### Problem to work on
Copy every line of text in the records below word for word, leaving out the pictures.

═════ The input

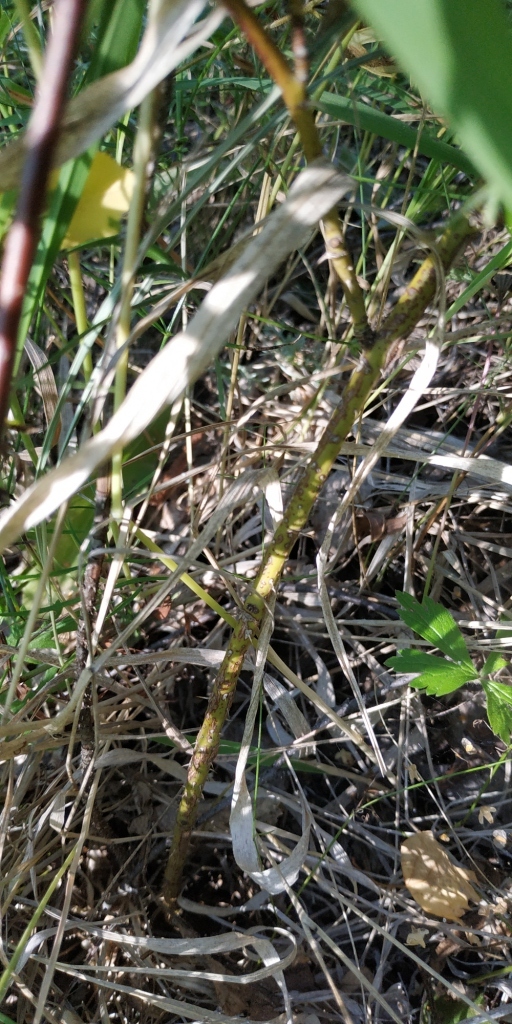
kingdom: Plantae
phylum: Tracheophyta
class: Magnoliopsida
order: Rosales
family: Rosaceae
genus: Rosa
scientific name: Rosa acicularis
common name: Prickly rose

══════════

### Response to this exercise
kingdom: Plantae
phylum: Tracheophyta
class: Magnoliopsida
order: Rosales
family: Rosaceae
genus: Rosa
scientific name: Rosa acicularis
common name: Prickly rose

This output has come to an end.